Virginia Republicans are in a slide. They have lost two straight gubernatorial elections. In November, Democrat Mark Warner picked up the Senate seat vacated by John Warner; two years before, Democrat Jim Webb ousted George Allen, the Republican incumbent. Democrats last year claimed three seats in the U.S. House from the GOP, and now control the state's delegation 6-5. Barack Obama was the first Democratic presidential candidate to carry Virginia since Lyndon Johnson. His margin was not particularly close. In 2007, Democrats took a majority in the State Senate and increased their numbers in the House of Delegates.
Virginia used to be red. Now it is at least purple and may be blue. Democrats deserve considerable credit for the trend. Today's focus falls on the GOP's self-inflicted wounds.
For the past year the so-called leadership at state party headquarters has personified much of the problem. A chairman should be a tactician, an organizer, a builder of bridges -- not an ideological and stylistic lightning rod.
The Week's End box below includes a quotation from Newt Gingrich's speech at Randolph-Macon College. His emphasis on solutions is apt. The Virginia GOP has declined in part because the party gives the appearance it is more interested in purity than in the citizenry's real-world concerns. The depiction may or may not be accurate and certainly does not apply to all, but in politics image counts and Republicans are guilty enough to justify the electorate's skepticism.

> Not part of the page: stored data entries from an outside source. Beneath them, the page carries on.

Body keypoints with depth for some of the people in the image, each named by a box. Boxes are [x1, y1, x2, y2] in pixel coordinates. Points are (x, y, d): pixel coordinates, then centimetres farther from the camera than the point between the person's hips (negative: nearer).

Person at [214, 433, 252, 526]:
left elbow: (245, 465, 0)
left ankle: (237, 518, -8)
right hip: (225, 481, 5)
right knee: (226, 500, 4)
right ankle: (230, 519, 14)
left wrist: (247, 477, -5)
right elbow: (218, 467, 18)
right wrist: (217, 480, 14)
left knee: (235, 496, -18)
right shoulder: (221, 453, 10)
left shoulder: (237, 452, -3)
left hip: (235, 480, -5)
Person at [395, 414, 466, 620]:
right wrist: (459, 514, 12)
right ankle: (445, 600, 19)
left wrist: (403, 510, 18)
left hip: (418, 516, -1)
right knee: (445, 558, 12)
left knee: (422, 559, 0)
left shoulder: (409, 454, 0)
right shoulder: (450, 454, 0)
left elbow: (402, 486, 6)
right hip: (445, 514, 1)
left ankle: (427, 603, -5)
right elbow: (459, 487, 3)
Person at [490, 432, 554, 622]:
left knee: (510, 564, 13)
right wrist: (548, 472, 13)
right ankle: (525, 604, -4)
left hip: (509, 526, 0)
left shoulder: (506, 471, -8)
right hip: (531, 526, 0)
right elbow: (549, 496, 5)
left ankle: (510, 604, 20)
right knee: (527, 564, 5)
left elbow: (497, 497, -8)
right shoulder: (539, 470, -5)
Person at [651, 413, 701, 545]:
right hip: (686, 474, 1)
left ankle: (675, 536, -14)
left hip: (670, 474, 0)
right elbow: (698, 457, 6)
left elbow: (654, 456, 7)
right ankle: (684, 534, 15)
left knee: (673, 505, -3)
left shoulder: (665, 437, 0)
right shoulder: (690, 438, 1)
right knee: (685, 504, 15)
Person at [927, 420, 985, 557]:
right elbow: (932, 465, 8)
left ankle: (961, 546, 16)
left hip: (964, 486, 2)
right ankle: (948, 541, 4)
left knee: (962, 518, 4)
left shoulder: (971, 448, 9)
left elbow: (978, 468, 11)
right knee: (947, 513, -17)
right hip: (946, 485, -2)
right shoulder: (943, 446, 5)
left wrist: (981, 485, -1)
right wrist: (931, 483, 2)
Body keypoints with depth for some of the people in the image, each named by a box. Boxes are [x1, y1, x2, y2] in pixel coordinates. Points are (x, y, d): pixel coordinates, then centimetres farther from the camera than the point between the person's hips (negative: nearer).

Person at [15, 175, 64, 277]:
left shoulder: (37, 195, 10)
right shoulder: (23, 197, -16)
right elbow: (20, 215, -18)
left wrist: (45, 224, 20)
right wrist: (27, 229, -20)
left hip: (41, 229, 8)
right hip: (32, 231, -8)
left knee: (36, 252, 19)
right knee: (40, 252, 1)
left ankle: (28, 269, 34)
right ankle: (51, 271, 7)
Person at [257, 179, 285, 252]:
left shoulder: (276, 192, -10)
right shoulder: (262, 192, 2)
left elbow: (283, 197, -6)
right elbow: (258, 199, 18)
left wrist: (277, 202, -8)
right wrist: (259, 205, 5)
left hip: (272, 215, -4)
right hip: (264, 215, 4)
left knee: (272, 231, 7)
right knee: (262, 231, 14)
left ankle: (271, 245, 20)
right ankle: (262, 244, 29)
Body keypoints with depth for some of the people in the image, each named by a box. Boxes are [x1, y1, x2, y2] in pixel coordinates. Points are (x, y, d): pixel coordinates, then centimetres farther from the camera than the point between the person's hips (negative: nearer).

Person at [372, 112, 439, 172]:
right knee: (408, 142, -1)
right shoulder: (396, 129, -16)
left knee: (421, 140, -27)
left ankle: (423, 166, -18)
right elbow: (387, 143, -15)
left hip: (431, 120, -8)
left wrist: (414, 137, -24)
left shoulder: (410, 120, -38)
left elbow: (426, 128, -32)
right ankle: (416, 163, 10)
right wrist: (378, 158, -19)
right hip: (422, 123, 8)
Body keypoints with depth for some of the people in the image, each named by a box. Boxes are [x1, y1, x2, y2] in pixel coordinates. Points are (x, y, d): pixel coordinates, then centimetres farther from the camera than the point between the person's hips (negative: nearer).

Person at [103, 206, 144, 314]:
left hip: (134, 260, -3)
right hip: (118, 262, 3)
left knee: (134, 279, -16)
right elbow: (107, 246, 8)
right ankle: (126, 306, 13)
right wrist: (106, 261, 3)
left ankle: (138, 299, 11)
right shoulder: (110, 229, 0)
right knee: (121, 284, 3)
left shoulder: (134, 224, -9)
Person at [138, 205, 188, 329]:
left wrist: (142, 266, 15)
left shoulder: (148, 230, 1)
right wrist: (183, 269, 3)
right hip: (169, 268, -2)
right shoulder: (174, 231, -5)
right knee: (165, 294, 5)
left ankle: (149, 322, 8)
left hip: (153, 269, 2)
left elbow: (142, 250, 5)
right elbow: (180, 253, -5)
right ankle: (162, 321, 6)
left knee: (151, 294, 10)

In conversations with this office, Gov. Tim Kaine and other Democrats have been far less partisan than have various leading Republicans (Kaine focuses on issues and never indulges in personal rancor); the relatively serene Assembly session suggests Republicans might be catching on; Bob McDonnell -- former attorney general and probable GOP gubernatorial nominee -- understands. He knows structural change starts at the top. We agree.